Tom is a writer in London with a Master's degree in Journalism whose editorial work covers anything from health and the environment to technology and archaeology.

Senior Journalist


Stanford's library map of the world based on the Mercator projection. Norman B. Leventhal Map Center/Flickr (CC BY 2.0)

Even today, with all our satellites and the latest computer software, creating an accurate map of the world is virtually impossible. Firstly, you have to accept that you’re turning a three-dimensional shape into a two-dimensional image. Then comes the problem of social and political biases that might further alter a perception.

The map of the world you are most familiar with – the Mercator projection map (above) – is notoriously bad for this. To account for the world’s curve (sorry Shaq, the world is definitely round), this projection exaggerates regions that are far from the equator, hence making the US, Europe, and Russia appear larger than they are.


That’s why Boston schools are going to chuck out this “conventional” world map and opt for the alternative Gall-Peters world map. Last week, the Boston Globe reports, at least 600 public school classrooms received their deliveries of the maps in an effort to shift the way kids see the world.

However, the decision is being guided as much by politics as it is scientific accuracy.

Gall-Peters world map, soon to be seen in Boston classrooms. Strebe/Wikimedia Commons

A lot of the early world maps were created by Northern Europeans. The Mercator projection map of the world, for example, was created by the Flemish (from Flanders, the Dutch-speaking region of Belgium) cartographer Gerardus Mercator in 1569. When you reduce a 3D shape into 2D, something’s got to give. Critics argue that the early map creators didn't want to compromise their homeland of Europe, so instead, they shrunk down Africa and South America. This, in some minds, is symbolic of putting Europe at the center of the world and harks back to the age of colonialism.

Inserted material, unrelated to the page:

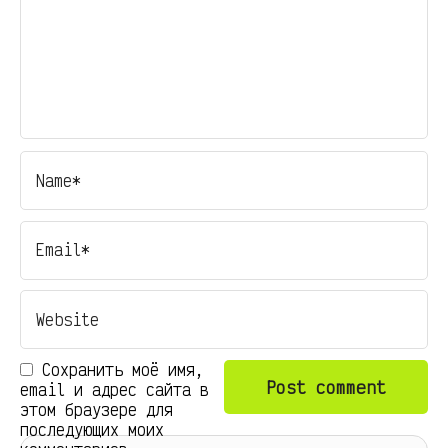
Сохранить моё имя,
email и адрес сайта в
этом браузере для
последующих моих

“So this is about maps, but it isn’t about maps,” Colin Rose, assistant superintendent and head of the Boston Public Schools’ Office of Opportunity and Achievement Gaps, told the Boston Globe. “It’s about a paradigm shift in our district. We’ve had a very fixed view that is very Eurocentric."

That said, the old Mercator projection does have its practical perks. On the whole, it’s one of the simplest maps to navigate around because the angles from point to point remain fairly accurate.

The proponents of the idea hope it will spread to public schools in other states. A similar drive has also been taken up across the pond in Europe. The Gall-Peters world map is now promoted by the United Nations Educational, Scientific and Cultural Organization, and is widely used by the British state school system.

Rose also thinks this is a great way to start a conversation in schools: "How do we talk about other viewpoints? This is a great jump off point."